平野歩夢、史上初究極の大技「連続4回転」…冬季Xゲーム・男子スーパーパイプ

スポーツ報知
 

 スキーなどの競技を独自ルールで実施する「冬季Xゲーム」は28日、米国・コロラド州アスペンで行われ、平野歩夢(19)=木下グループ=がスノーボードの男子スーパーパイプを99・00点で制し、ハーフパイプ(HP)で金メダルを狙う平昌五輪に弾みをつけた。Xゲームのこの種目では、2016年のオスロ大会に続いて2度目の優勝。平昌五輪代表の片山来夢(22)=バートン=は6位だった。

 異次元の滑りだった。平野が、軸を横にずらしながら縦に2回転、横に4回転する「ダブルコーク1440」(DC14)の連続技で観客のド肝を抜いた。3回目の演技では右足前の正スタンスから繰り出すフロントDC14と、逆スタンスから入るキャブDC14の究極の連続技を成功。100点満点で99・00点をたたき出し「クリーンにできて、初めて大会でも決められたのが一番」。米国のテレビ・NBCのスポーツサイトは、この高難度技について「ハーフパイプの大会で着地が決まったのは史上初」と紹介。「歴史を作った」とまで絶賛してたたえた。

 前回のソチ五輪は惜しくも銀メダル。技の進化が著しいHPでは、4年前の優勝者と同等の演技構成では頂点に立てない。平野は「やってこなかったことにチャレンジする」と本格的な筋力トレーニングに取り組み始めた。「体を大きくして重たくなるとバランスが悪くなる」と腕回りの筋肉や背筋は控えめにし、技の成否を左右する着地の衝撃に耐えられるよう腹筋を鍛え上げた。日本の治部忠重コーチも「時間があれば、体が上がらなくなるまで腹筋をしていた」。昨年3月の大会で着地に失敗して左膝と腹部を強打し、3か月の戦線離脱を余儀なくされた時も、五輪決勝などをイメージし、気持ちを前向きに保った。4年間の腹筋トレで、「ガンとくる着地に耐えられるようになった」と、この日の成功につなげた。

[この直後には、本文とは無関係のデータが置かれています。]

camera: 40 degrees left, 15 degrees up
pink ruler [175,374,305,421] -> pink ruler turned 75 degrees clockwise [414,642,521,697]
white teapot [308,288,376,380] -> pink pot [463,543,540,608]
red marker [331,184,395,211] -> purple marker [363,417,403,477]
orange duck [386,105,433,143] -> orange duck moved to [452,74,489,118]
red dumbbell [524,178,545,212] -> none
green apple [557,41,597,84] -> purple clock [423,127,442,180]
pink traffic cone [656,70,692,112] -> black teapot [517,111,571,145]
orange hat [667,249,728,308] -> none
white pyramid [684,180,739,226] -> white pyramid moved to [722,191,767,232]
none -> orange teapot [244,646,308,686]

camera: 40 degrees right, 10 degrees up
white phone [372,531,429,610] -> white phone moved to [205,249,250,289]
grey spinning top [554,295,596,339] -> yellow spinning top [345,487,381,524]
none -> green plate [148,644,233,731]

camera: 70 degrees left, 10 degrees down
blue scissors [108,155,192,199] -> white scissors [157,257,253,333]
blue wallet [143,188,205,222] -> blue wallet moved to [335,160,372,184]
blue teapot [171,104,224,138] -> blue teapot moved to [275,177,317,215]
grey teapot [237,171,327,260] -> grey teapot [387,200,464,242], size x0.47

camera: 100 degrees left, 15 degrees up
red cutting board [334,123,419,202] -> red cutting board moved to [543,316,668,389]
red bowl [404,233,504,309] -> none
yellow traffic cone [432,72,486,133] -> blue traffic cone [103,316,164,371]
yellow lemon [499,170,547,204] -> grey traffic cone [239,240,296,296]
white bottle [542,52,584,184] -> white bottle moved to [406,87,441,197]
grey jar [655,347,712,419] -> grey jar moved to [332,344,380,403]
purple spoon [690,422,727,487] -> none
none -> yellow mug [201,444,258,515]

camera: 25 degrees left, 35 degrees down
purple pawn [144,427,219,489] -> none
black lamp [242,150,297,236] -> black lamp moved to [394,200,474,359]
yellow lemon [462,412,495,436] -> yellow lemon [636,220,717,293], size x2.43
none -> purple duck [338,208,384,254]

 06年トリノ、10年バンクーバー金メダルのショーン・ホワイト(米国)は出なかったが、世界選手権2連覇中のスコット・ジェームズ(オーストラリア)を2位に従え、最高峰のプロ大会で実力を示した。若きライダーは平昌五輪へ弾みをつける金メダルと自信をつかみとった。

 ◆平昌五輪のスノーボード男子ハーフパイプ 30人で争われ、各国・地域の出場枠は最大4。2月13日午後1時から予選、14日午前10時30分から決勝が行われる。98年長野大会から正式種目に採用され、日本勢のメダルは14年ソチ大会銀の平野、銅の平岡卓の2つ。

 ◆Xゲーム 世界最高峰のプロスポーツの祭典。世界ランキング上位者や、世界大会での活躍が認められた招待選手しか出場することができない。賞金やメディア露出度、人気が高いためアマチュアの国際統括団体主催の大会よりもXゲームを選んで出場する選手も多く、Xゲームを年間最高峰の大会と位置づける見方もある。

 ◆平野 歩夢(ひらの・あゆむ)1998年11月29日、新潟県村上市生まれ。19歳。新潟・開志国際高から日大に進学。4歳でスノーボードを始める。14年ソチ五輪では銀メダルを獲得。雪上競技で五輪史上最年少となる15歳74日で表彰台に立った。160センチ、50キロ。